After Chizik won his first five with the Tigers, twisted SEC logic actually turned this into 20 consecutive victories. How, you ask?
Chizik was Tiger defensive coordinator in 2003, when the team won its final two games, and 2004, when it went 13-0. Add it up and Chizik had won 20 in a row as a member of the Auburn staff!
This nonsense came to a screeching halt once the Tigers got away from a steady diet of Louisiana Techs and Ball States. Auburn traveled last Saturday to Arkansas and was trounced, 44-23, trailing at one point, 34-3.

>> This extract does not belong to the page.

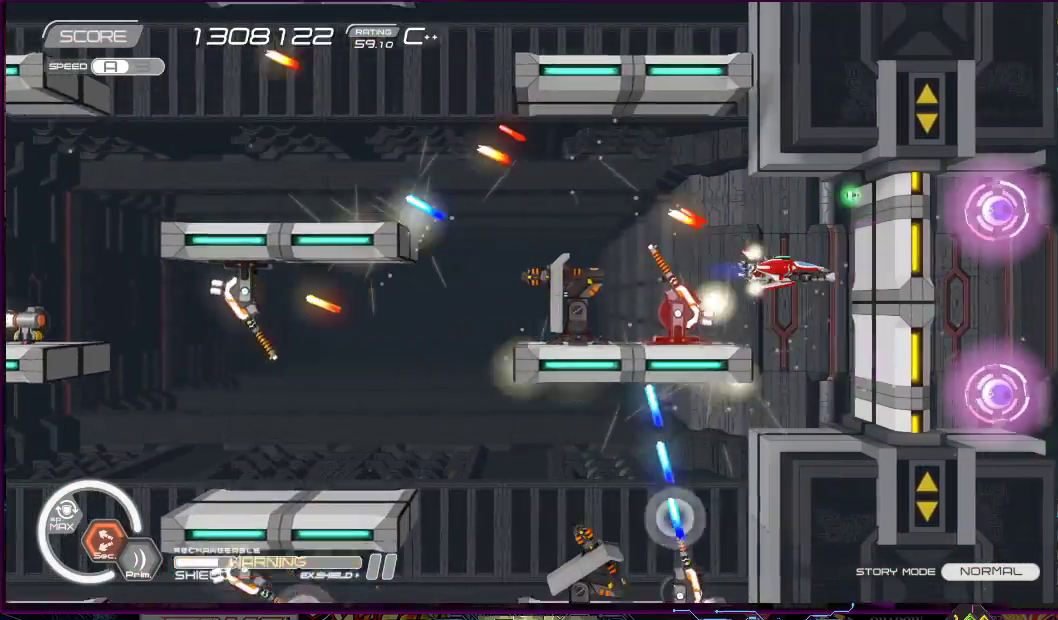
{"buttons": ["SQUARE", "R2"], "right_stick": "center", "events": [[350, "DPAD_LEFT", "down"], [367, "DPAD_DOWN", "down"], [417, "DPAD_DOWN", "up"], [417, "DPAD_LEFT", "up"], [417, "SQUARE", "down"]]}
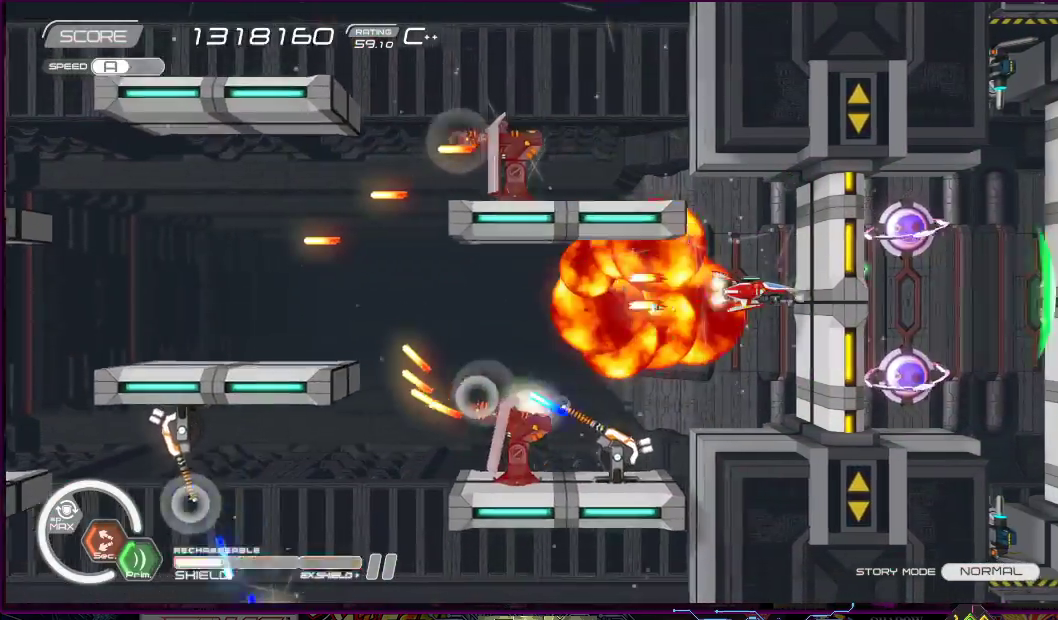
{"buttons": ["SQUARE"], "right_stick": "center", "events": [[117, "DPAD_LEFT", "down"], [217, "DPAD_LEFT", "up"], [367, "R2", "up"], [383, "DPAD_LEFT", "down"], [483, "DPAD_LEFT", "up"]]}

What about Georgia, which was No. 13 in the preseason poll? The Bulldogs have given up at least 37 points in seven of their last 12 games. Seriously, how were they deserving of such a ranking? Chalk it up to the hype machine.
The reality is that the SEC in 2009 consists of Alabama, Florida and a bunch of nobodies. In nonconference games against Division I-A opponents, SEC teams are a pedestrian 14-11 against the spread. In nonconference play against teams from Bowl Championship Series conferences, the record is 4-7. That’s a .363 percentage, the worst of the six BCS conferences.
In alphabetical order, a look at how the other BCS leagues and Notre Dame compare against the spread in nonconference games against Division I-A and BCS opponents:
Atlantic Coast — 13-13 against I-A; 6-10 against BCS opponents.
Big East — 14-8, 9-3
Big Ten — 14-16, 8-5
Big 12 — 21-15, 6-6
Pacific 10 — 13-10, 7-5
Notre Dame — 1-4, 1-4
The clamoring started this week for Alabama and Florida to play not only in the SEC championship game, but the BCS title game as well. Given the damning evidence I’ve just presented, how could anyone in his or her right mind even begin to suggest such a scenario?
Perhaps they've been following the SEC hype machine.